Supongo que Dani de la Orden estará un poco harto de que su Casa en llamas se compare, en unos cuantos análisis, con La Casa de Álex Montoya. Es, sin embargo, la comparativa fílmica una manera válida de hacer crónica o, por lo menos, de introducir artículos. Parten ambas obras del mismo detonante: la venta de la casa de veraneo familiar por parte de una familia. Pese a eso, lo que en una (Montoya) es intimismo, espejo y recuerdo, en la otra se transforma en hipérbole, apariencia y recurso. Una entretiene y la otra conviene.

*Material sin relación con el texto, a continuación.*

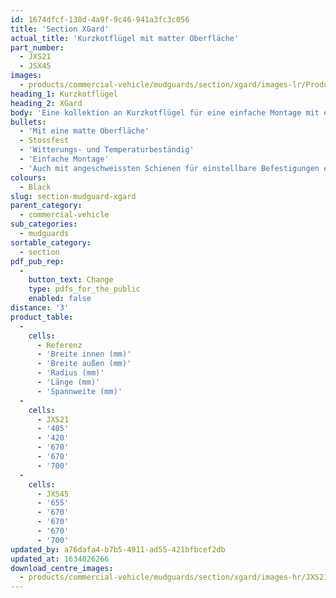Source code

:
 ```yaml
---
id: 1674dfcf-138d-4a9f-9c46-941a3fc3c056
title: 'Section XGard'
actual_title: 'Kurzkotflügel mit matter Oberfläche'
part_number:
  - JXS21
  - JSX45
images:
  - products/commercial-vehicle/mudguards/section/xgard/images-lr/Product_Image_776x776_(518x518_focus_area)-XGard-JXS21_01.jpg
heading_1: Kurzkotflügel
heading_2: XGard
body: 'Eine kollektion an Kurzkotflügel für eine einfache Montage mit eine matte Oberfläche.'
bullets:
  - 'Mit eine matte Oberfläche'
  - Stossfest
  - 'Witterungs- und Temperaturbeständig'
  - 'Einfache Montage'
  - 'Auch mit angeschweissten Schienen für einstellbare Befestigungen erhältlich'
colours:
  - Black
slug: section-mudguard-xgard
parent_category:
  - commercial-vehicle
sub_categories:
  - mudguards
sortable_category:
  - section
pdf_pub_rep:
  -
    button_text: Change
    type: pdfs_for_the_public
    enabled: false
distance: '3'
product_table:
  -
    cells:
      - Referenz
      - 'Breite innen (mm)'
      - 'Breite außen (mm)'
      - 'Radius (mm)'
      - 'Länge (mm)'
      - 'Spannweite (mm)'
  -
    cells:
      - JXS21
      - '405'
      - '420'
      - '670'
      - '670'
      - '700'
  -
    cells:
      - JXS45
      - '655'
      - '670'
      - '670'
      - '670'
      - '700'
updated_by: a76dafa4-b7b5-4911-ad55-421bfbcef2db
updated_at: 1634026266
download_centre_images:
  - products/commercial-vehicle/mudguards/section/xgard/images-hr/JXS21_01.jpg
---
```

Casa en llamas es locura y exceso, sí. Pero de ritmo ágil y perfecta puesta en escena. De diálogo diligente y licencias cómicas bien dispuestas; algunas de ellas excelentes y poco acomodadas en la comedia española de verano (o Navidad). Y hablando de acomodada, de eso va la película. De una familia burguesa y de la obligación y el despecho que se desprenden. Padres separados, nuevas parejas, hijo artista e hija infiel se reúnen (como una vez a las mil) encima de una mesa o alrededor de una barca para sacar sus forzadas miserias y esconder otras tantas.
Empieza con riesgo. Pues la madre encuentra a la abuela muerta en su gran piso del centro de Barcelona y decide callarse para que no se le joda el fin de semana.
Cierra sin riesgo. Pues, si hay mensaje, este es inocuo y forzado. Y el cierre, telegrafiado desde el primer acto y de pomposa teatralidad, pierde la fuerza del inicio del filme.
A positivar a Emma Vilarasau que con su presencia amplia el contenido. Cuando desaparece de la secuencia, el resultado se resiente.